Starting with the first line and ending with the last, copy the entries word for word.

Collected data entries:
* * * * *
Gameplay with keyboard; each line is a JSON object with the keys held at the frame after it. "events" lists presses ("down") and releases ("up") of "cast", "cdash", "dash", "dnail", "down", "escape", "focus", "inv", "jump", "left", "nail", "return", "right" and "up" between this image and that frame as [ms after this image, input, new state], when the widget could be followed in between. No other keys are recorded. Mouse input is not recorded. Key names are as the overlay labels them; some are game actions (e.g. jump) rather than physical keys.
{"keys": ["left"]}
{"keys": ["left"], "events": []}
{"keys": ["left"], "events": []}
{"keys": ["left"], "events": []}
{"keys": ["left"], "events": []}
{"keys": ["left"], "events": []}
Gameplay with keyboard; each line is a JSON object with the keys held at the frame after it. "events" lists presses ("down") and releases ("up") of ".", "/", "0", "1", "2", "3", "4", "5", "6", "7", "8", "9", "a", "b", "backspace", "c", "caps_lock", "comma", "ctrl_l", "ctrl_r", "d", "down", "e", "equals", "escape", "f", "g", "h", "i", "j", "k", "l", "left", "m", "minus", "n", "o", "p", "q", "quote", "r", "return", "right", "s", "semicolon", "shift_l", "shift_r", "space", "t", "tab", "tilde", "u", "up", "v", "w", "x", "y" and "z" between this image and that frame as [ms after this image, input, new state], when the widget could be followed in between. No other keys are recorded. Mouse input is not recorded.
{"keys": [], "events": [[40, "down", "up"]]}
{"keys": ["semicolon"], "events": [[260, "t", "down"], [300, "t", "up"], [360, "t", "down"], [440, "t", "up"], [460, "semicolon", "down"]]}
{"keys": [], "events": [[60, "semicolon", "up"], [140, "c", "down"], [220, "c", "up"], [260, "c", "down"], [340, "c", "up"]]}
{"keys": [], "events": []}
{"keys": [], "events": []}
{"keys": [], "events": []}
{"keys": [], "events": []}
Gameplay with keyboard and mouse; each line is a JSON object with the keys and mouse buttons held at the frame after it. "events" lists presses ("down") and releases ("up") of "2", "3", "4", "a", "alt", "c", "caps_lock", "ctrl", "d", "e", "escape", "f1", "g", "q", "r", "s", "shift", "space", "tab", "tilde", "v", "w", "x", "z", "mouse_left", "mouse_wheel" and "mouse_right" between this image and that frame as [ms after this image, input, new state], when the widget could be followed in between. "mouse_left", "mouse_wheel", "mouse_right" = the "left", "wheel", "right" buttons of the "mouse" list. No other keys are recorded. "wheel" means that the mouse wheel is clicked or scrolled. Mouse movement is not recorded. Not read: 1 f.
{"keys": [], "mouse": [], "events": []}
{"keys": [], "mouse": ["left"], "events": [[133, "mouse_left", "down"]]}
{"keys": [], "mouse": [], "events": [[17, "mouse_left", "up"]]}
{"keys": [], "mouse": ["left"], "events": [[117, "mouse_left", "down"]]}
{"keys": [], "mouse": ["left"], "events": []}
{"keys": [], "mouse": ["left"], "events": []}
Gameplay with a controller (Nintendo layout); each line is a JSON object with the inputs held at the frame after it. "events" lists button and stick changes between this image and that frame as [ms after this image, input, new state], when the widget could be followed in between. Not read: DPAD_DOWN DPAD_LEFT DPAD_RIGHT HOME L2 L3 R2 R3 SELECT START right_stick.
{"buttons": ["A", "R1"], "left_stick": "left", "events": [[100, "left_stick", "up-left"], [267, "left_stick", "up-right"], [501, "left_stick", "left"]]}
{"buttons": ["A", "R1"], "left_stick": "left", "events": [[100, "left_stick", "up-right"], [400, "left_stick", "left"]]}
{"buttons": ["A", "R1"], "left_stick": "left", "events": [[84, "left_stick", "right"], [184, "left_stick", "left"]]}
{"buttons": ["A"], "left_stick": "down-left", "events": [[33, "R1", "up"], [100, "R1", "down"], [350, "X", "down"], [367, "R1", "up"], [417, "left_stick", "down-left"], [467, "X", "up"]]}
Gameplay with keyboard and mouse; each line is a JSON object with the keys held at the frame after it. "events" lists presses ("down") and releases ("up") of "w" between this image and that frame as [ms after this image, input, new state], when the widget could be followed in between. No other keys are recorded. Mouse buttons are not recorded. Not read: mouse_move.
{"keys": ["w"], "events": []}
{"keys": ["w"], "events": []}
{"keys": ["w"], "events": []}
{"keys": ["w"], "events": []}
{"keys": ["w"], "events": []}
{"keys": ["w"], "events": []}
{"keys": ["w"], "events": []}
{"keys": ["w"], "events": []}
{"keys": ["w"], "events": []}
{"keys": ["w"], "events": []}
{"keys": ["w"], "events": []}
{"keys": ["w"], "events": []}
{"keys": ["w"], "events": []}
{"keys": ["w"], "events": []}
* * * * *
WRITTEN SOLUTION:
Gameplay with keyboard; each line is a JSON object with the keys held at the frame after it. "events" lists presses ("down") and releases ("up") of "cast", "cdash", "dash", "dnail", "down", "escape", "focus", "inv", "jump", "left", "nail", "return", "right" and "up" between this image and that frame as [ms after this image, input, new state], when the widget could be followed in between. No other keys are recorded. Mouse input is not recorded. Key names are as the overlay labels them; some are game actions (e.g. jump) rather than physical keys.
{"keys": ["left"]}
{"keys": ["left"], "events": []}
{"keys": ["left"], "events": []}
{"keys": ["left"], "events": []}
{"keys": ["left"], "events": []}
{"keys": ["left"], "events": []}
Gameplay with keyboard; each line is a JSON object with the keys held at the frame after it. "events" lists presses ("down") and releases ("up") of ".", "/", "0", "1", "2", "3", "4", "5", "6", "7", "8", "9", "a", "b", "backspace", "c", "caps_lock", "comma", "ctrl_l", "ctrl_r", "d", "down", "e", "equals", "escape", "f", "g", "h", "i", "j", "k", "l", "left", "m", "minus", "n", "o", "p", "q", "quote", "r", "return", "right", "s", "semicolon", "shift_l", "shift_r", "space", "t", "tab", "tilde", "u", "up", "v", "w", "x", "y" and "z" between this image and that frame as [ms after this image, input, new state], when the widget could be followed in between. No other keys are recorded. Mouse input is not recorded.
{"keys": [], "events": [[40, "down", "up"]]}
{"keys": ["semicolon"], "events": [[260, "t", "down"], [300, "t", "up"], [360, "t", "down"], [440, "t", "up"], [460, "semicolon", "down"]]}
{"keys": [], "events": [[60, "semicolon", "up"], [140, "c", "down"], [220, "c", "up"], [260, "c", "down"], [340, "c", "up"]]}
{"keys": [], "events": []}
{"keys": [], "events": []}
{"keys": [], "events": []}
{"keys": [], "events": []}
Gameplay with keyboard and mouse; each line is a JSON object with the keys and mouse buttons held at the frame after it. "events" lists presses ("down") and releases ("up") of "2", "3", "4", "a", "alt", "c", "caps_lock", "ctrl", "d", "e", "escape", "f1", "g", "q", "r", "s", "shift", "space", "tab", "tilde", "v", "w", "x", "z", "mouse_left", "mouse_wheel" and "mouse_right" between this image and that frame as [ms after this image, input, new state], when the widget could be followed in between. "mouse_left", "mouse_wheel", "mouse_right" = the "left", "wheel", "right" buttons of the "mouse" list. No other keys are recorded. "wheel" means that the mouse wheel is clicked or scrolled. Mouse movement is not recorded. Not read: 1 f.
{"keys": [], "mouse": [], "events": []}
{"keys": [], "mouse": ["left"], "events": [[133, "mouse_left", "down"]]}
{"keys": [], "mouse": [], "events": [[17, "mouse_left", "up"]]}
{"keys": [], "mouse": ["left"], "events": [[117, "mouse_left", "down"]]}
{"keys": [], "mouse": ["left"], "events": []}
{"keys": [], "mouse": ["left"], "events": []}
Gameplay with a controller (Nintendo layout); each line is a JSON object with the inputs held at the frame after it. "events" lists button and stick changes between this image and that frame as [ms after this image, input, new state], when the widget could be followed in between. Not read: DPAD_DOWN DPAD_LEFT DPAD_RIGHT HOME L2 L3 R2 R3 SELECT START right_stick.
{"buttons": ["A", "R1"], "left_stick": "left", "events": [[100, "left_stick", "up-left"], [267, "left_stick", "up-right"], [501, "left_stick", "left"]]}
{"buttons": ["A", "R1"], "left_stick": "left", "events": [[100, "left_stick", "up-right"], [400, "left_stick", "left"]]}
{"buttons": ["A", "R1"], "left_stick": "left", "events": [[84, "left_stick", "right"], [184, "left_stick", "left"]]}
{"buttons": ["A"], "left_stick": "down-left", "events": [[33, "R1", "up"], [100, "R1", "down"], [350, "X", "down"], [367, "R1", "up"], [417, "left_stick", "down-left"], [467, "X", "up"]]}
Gameplay with keyboard and mouse; each line is a JSON object with the keys held at the frame after it. "events" lists presses ("down") and releases ("up") of "w" between this image and that frame as [ms after this image, input, new state], when the widget could be followed in between. No other keys are recorded. Mouse buttons are not recorded. Not read: mouse_move.
{"keys": ["w"], "events": []}
{"keys": ["w"], "events": []}
{"keys": ["w"], "events": []}
{"keys": ["w"], "events": []}
{"keys": ["w"], "events": []}
{"keys": ["w"], "events": []}
{"keys": ["w"], "events": []}
{"keys": ["w"], "events": []}
{"keys": ["w"], "events": []}
{"keys": ["w"], "events": []}
{"keys": ["w"], "events": []}
{"keys": ["w"], "events": []}
{"keys": ["w"], "events": []}
{"keys": ["w"], "events": []}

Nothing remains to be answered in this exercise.